Being financial in nature, the documents would reveal little other than the players involved and how much was spent. The real discoveries during the investigation would come from interviews conducted by the Church Committee on those involved with Project MKUltra.
Those who were still alive and willing to talk, that is.
Findings & Results
In 1977 the U.S. Senate released a report on the findings of Project MKUltra. Senator Ted Kennedy revealed to the U.S. the CIA had indeed been testing on unwitting citizens, that the tests involved LSD, and there have been known deaths from the activities. The CIA would later admit the tests made little scientific sense since, among other reasons, the agents doing the monitoring of MKUltra were not qualified scientific observers. Dr. Sidney Gottlieb, the person responsible for MKUltra, has said little on the record about the program other than admitting at his retirement in 1972 the results were “useless.”

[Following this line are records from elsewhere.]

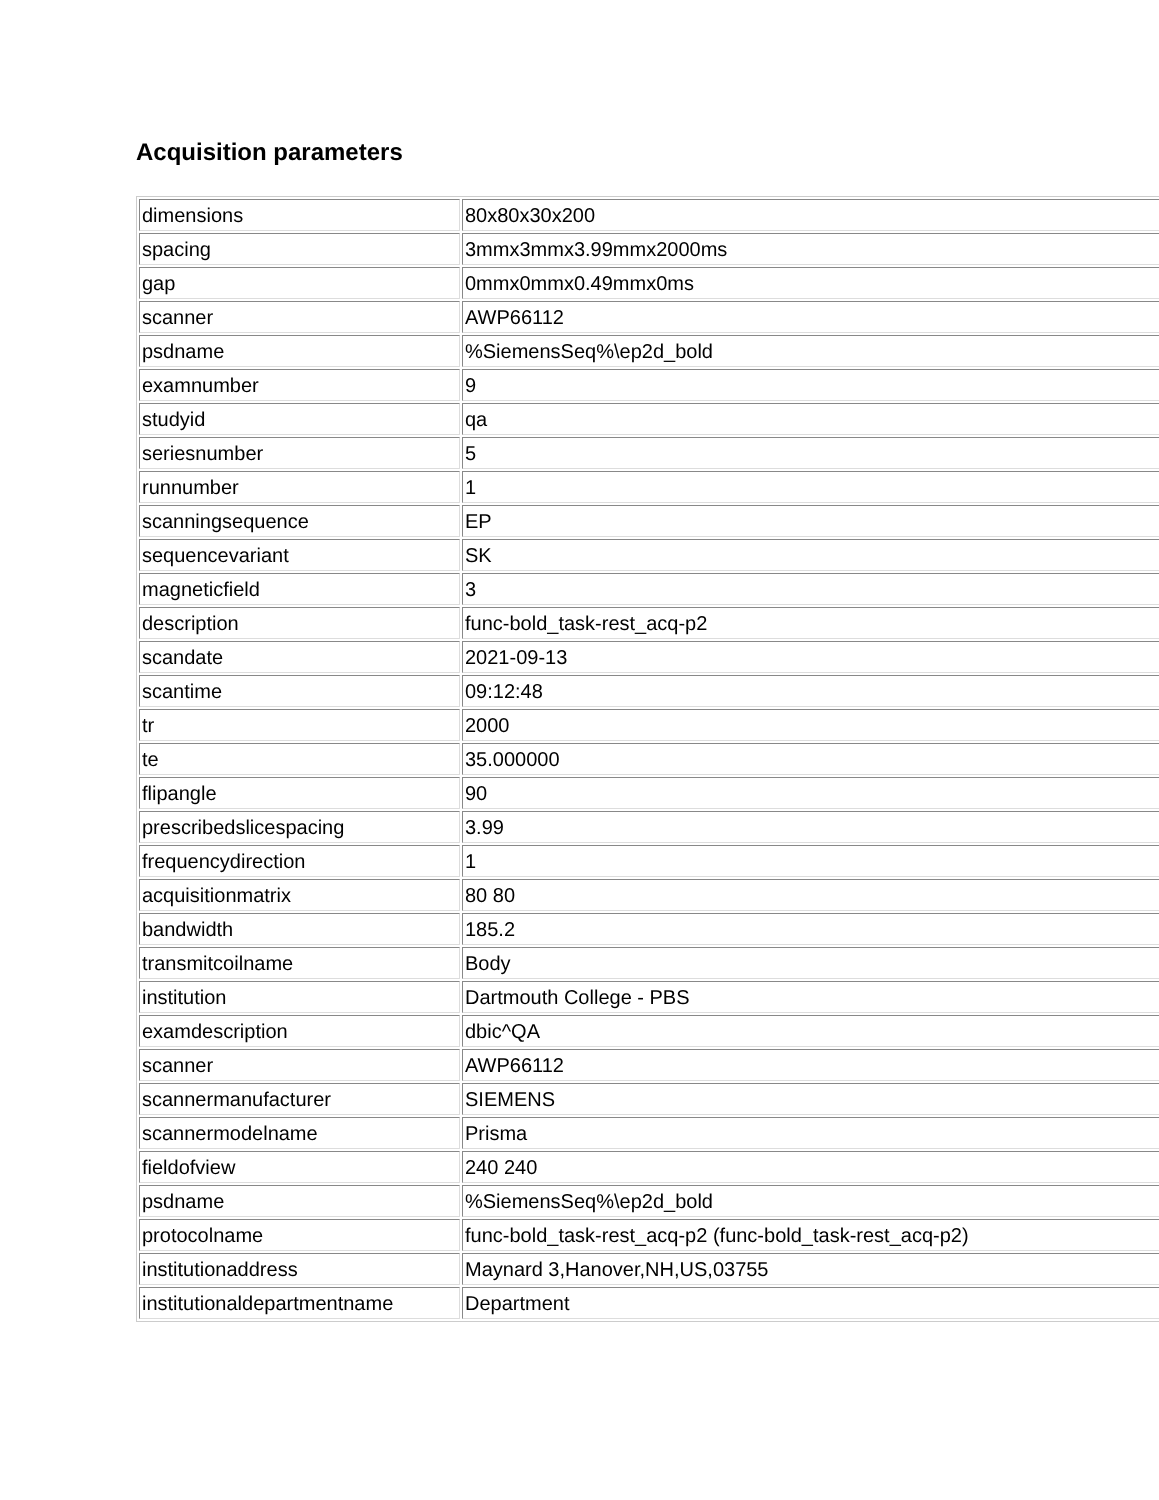Acquisition parameters
| dimensions | 80x80x30x200 |
| spacing | 3mmx3mmx3.99mmx2000ms |
| gap | 0mmx0mmx0.49mmx0ms |
| scanner | AWP66112 |
| psdname | %SiemensSeq%\ep2d_bold |
| examnumber | 9 |
| studyid | qa |
| seriesnumber | 5 |
| runnumber | 1 |
| scanningsequence | EP |
| sequencevariant | SK |
| magneticfield | 3 |
| description | func-bold_task-rest_acq-p2 |
| scandate | 2021-09-13 |
| scantime | 09:12:48 |
| tr | 2000 |
| te | 35.000000 |
| flipangle | 90 |
| prescribedslicespacing | 3.99 |
| frequencydirection | 1 |
| acquisitionmatrix | 80 80 |
| bandwidth | 185.2 |
| transmitcoilname | Body |
| institution | Dartmouth College - PBS |
| examdescription | dbic^QA |
| scanner | AWP66112 |
| scannermanufacturer | SIEMENS |
| scannermodelname | Prisma |
| fieldofview | 240 240 |
| psdname | %SiemensSeq%\ep2d_bold |
| protocolname | func-bold_task-rest_acq-p2 (func-bold_task-rest_acq-p2) |
| institutionaddress | Maynard 3,Hanover,NH,US,03755 |
| institutionaldepartmentname | Department |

A follow-up report from the U.S. General Accounting Office in 1984 would reveal that between 1940 and 1974, the CIA exposed thousands of human test subjects to hazardous substances. Of course, with no remaining program documents and few witnesses willing to talk, most expect the true numbers to be higher.
Notable Subjects & Related Theories
Several notable people were unknowingly involved with Project MKUltra. Theodore Kaczynski (right) was a researcher for Harvard University between 1959 and 1962 when the school was carrying out experiments for MKUltra. He would later of course go on to become more well-known as the Unabomber.
Author Ken Kesey (One Flew Over the Cuckoo’s Nest) was one of the volunteers for the LSD-testing program of MKUltra, although at the time he thought it was just a research study conducted by his local VA hospital.
Grateful Dead member Robert Hunter was another volunteer for the program, but years later admitted he thought it was harmless research for an innocuous study at Stanford.
The attorney for assassin Sirhan Sirhan asserts the convicted killer was under the influence of hypnosis from the MKUltra program when he shot Robert Kennedy in 1968.
Even more fringe theories exist. Some have proposed Jonestown in Guyana was actually one of the test sites for MKUltra, and that it was no coincidence outspoken CIA-critic Congressman Leo Ryan was assassinated on his visit.
Today
It’s unlikely the CIA has terminated all experimental psychotherapy and drug-testing programs. The ever-changing climate of war suggests this type of experimentation isn’t going away anytime soon, either.
Official documents state Project MKUltra was terminated in 1973, although later evidence suggested the program merely continued on under a different name.
Some remaining MKUltra documents
In a 1977 interview, 14-year CIA veteran Victor Marchetti said the CIA’s claim Project MKUltra had been abandoned was a “cover story” and that experiments likely continue. He indicated a re-allocation of the budget and a new acronym could likely extend the program’s life into the future indefinitely.